They must have then re-connected after a period of time in order to get the logs you posted, which looks like a node from A is trying to sync with a node from B.

No, I manually restarted them to force a reconnect with libp2p-addresses as they didn't attempt to network through the given ENR bootnodes.

For now, I would focus your efforts on testnet5 and assume that master is outdated. Apologies if I didn't communicate this earlier.

Yes, I'm using master. I can recompile testnet5 and see if the behavior differs.

q9f commented 4 years ago

Switched to testnet5 branch and nodes A and B do not talk to each other unless I use the multi-address format.

AgeManning commented 4 years ago

Even in the manual-reset case, we shouldn't see the logs you provided. So if you can reproduce, it would be great to get debug logs for that.

In regards to the network re-connection. This is strange. Currently the logic should go:

Nodes connect to each other via ENR
Nodes randomly disconnect (do you see a "Peer Disconnected" log?)
Each node (depending on running time) should search for new peers, no longer than a 2min interval
When searching for peers, should re-connect to peer that was in the original ENR.

> _Required task A_
Starting at the beginning of the rows and ending with the line that contains "1 h 02 min 10 s", rewrite those lines with "Recorded time" changed to "Time noted" and nothing else altered. Omit the pictures.

> _Information provided_
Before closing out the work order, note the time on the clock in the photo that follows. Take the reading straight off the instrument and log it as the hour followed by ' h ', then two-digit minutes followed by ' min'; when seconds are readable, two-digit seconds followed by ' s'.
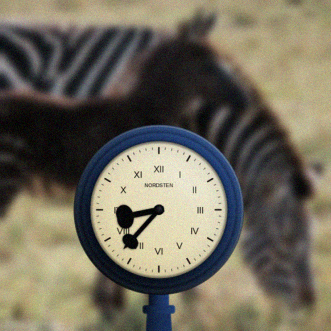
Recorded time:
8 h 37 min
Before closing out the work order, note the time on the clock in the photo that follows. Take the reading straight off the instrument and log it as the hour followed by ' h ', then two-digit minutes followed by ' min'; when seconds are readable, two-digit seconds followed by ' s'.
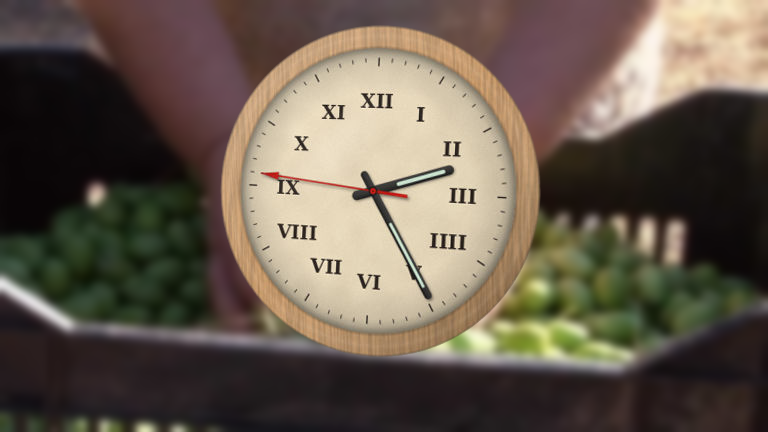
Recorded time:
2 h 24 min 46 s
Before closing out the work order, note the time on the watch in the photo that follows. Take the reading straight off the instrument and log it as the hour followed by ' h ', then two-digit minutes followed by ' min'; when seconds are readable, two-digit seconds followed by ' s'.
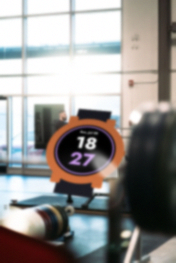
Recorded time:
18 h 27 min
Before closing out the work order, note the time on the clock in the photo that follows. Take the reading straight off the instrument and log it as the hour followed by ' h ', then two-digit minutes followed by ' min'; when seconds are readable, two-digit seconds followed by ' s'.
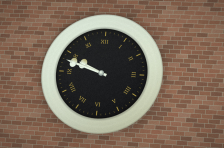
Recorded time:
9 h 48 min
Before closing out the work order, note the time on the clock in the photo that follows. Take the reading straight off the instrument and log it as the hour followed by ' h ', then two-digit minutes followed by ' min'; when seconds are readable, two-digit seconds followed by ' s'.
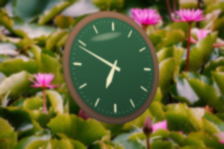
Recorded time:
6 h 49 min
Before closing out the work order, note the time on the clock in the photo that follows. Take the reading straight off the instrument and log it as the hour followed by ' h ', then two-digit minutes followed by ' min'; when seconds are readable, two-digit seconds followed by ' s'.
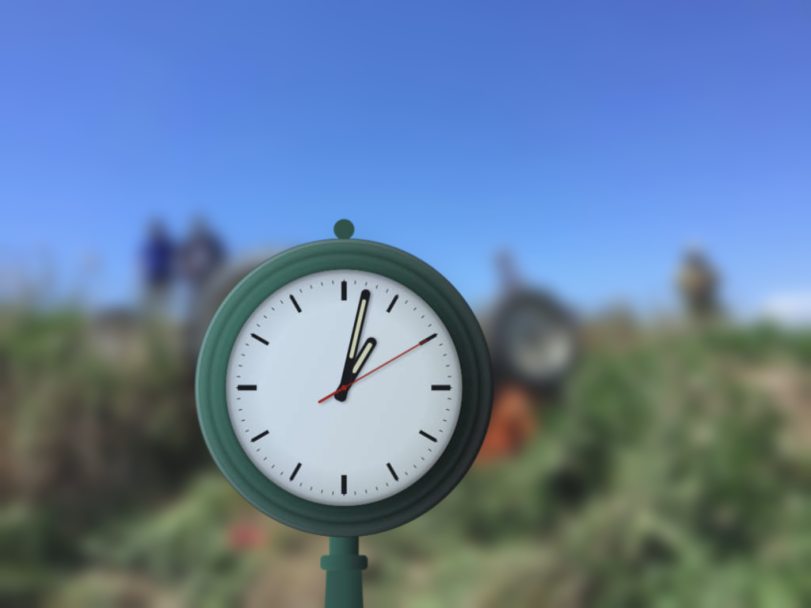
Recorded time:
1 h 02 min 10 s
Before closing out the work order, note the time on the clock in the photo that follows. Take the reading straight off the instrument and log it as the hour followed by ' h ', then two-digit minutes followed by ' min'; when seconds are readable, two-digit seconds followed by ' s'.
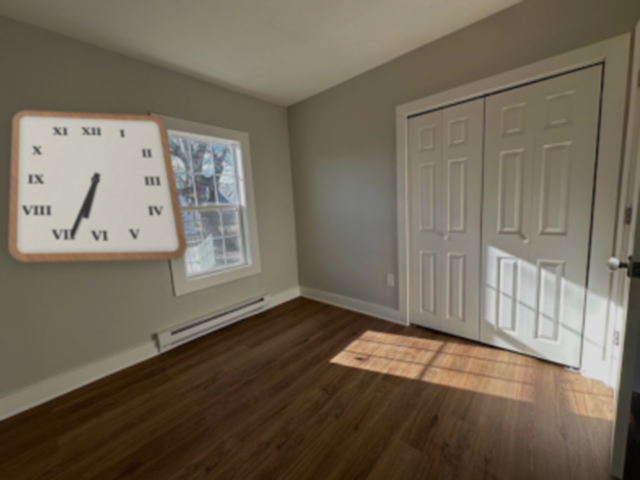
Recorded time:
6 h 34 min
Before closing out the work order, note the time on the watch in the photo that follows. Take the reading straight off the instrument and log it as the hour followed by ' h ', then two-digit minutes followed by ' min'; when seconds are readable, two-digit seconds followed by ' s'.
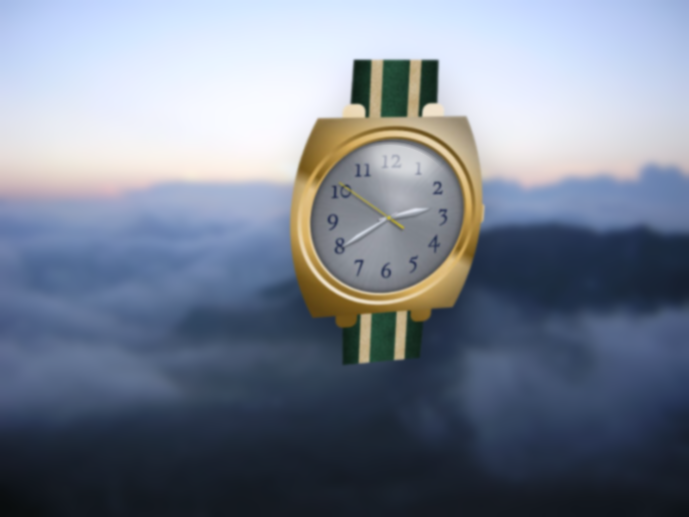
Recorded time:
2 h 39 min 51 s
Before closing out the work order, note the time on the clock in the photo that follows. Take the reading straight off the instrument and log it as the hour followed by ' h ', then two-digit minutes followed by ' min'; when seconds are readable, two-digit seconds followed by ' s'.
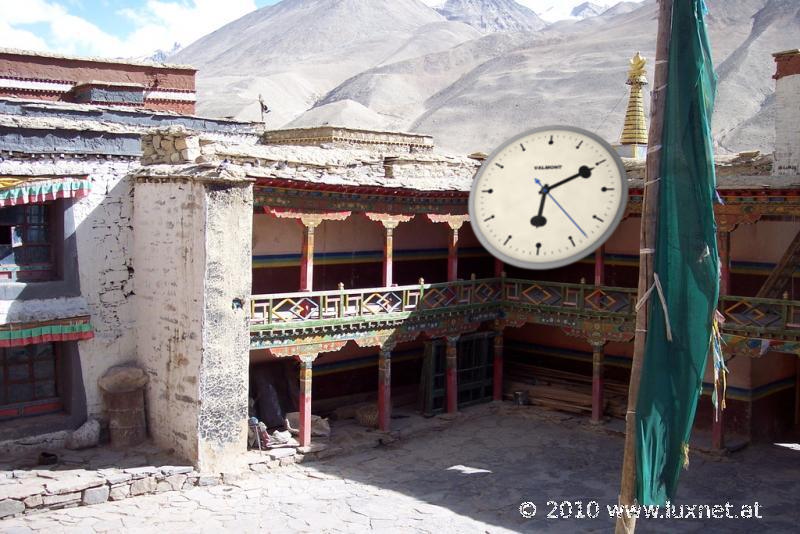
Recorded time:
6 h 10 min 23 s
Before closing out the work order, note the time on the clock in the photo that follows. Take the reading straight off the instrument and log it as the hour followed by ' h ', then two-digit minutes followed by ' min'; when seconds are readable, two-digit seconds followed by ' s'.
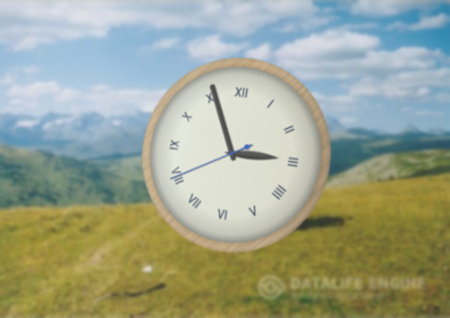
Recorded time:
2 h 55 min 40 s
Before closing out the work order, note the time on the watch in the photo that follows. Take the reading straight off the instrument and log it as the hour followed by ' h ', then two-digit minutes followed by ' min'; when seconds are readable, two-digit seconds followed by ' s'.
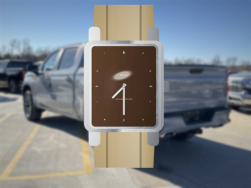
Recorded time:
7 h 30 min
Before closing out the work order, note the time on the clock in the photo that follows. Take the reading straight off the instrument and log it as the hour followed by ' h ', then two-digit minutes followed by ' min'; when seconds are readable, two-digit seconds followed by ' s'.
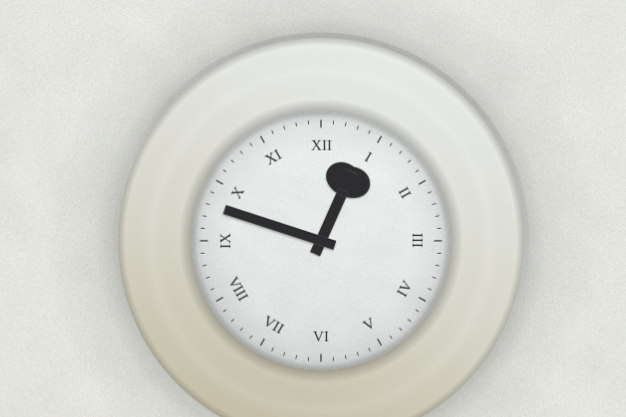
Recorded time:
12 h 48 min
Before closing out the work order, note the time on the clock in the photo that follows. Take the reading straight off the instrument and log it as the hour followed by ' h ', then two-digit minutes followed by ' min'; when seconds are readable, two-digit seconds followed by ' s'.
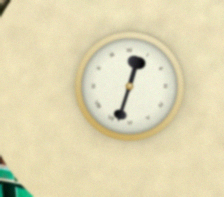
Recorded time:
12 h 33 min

> _Required task B_
List each step of the reconnection logic laid out at the end of the network reconnection thread.

> _Exercise result A_
Before closing out the work order, note the time on the clock in the photo that follows. Take the reading straight off the instrument and log it as the hour followed by ' h ', then two-digit minutes followed by ' min'; when seconds are readable, two-digit seconds followed by ' s'.
Time noted:
8 h 37 min
Before closing out the work order, note the time on the clock in the photo that follows. Take the reading straight off the instrument and log it as the hour followed by ' h ', then two-digit minutes followed by ' min'; when seconds are readable, two-digit seconds followed by ' s'.
Time noted:
2 h 24 min 46 s
Before closing out the work order, note the time on the watch in the photo that follows. Take the reading straight off the instrument and log it as the hour followed by ' h ', then two-digit minutes followed by ' min'; when seconds are readable, two-digit seconds followed by ' s'.
Time noted:
18 h 27 min
Before closing out the work order, note the time on the clock in the photo that follows. Take the reading straight off the instrument and log it as the hour followed by ' h ', then two-digit minutes followed by ' min'; when seconds are readable, two-digit seconds followed by ' s'.
Time noted:
9 h 48 min
Before closing out the work order, note the time on the clock in the photo that follows. Take the reading straight off the instrument and log it as the hour followed by ' h ', then two-digit minutes followed by ' min'; when seconds are readable, two-digit seconds followed by ' s'.
Time noted:
6 h 49 min
Before closing out the work order, note the time on the clock in the photo that follows. Take the reading straight off the instrument and log it as the hour followed by ' h ', then two-digit minutes followed by ' min'; when seconds are readable, two-digit seconds followed by ' s'.
Time noted:
1 h 02 min 10 s

> _Exercise result B_
- Nodes connect to each other via ENR
- Nodes randomly disconnect (do you see a "Peer Disconnected" log?)
- Each node (depending on running time) should search for new peers, no longer than a 2min interval
- When searching for peers, should re-connect to peer that was in the original ENR.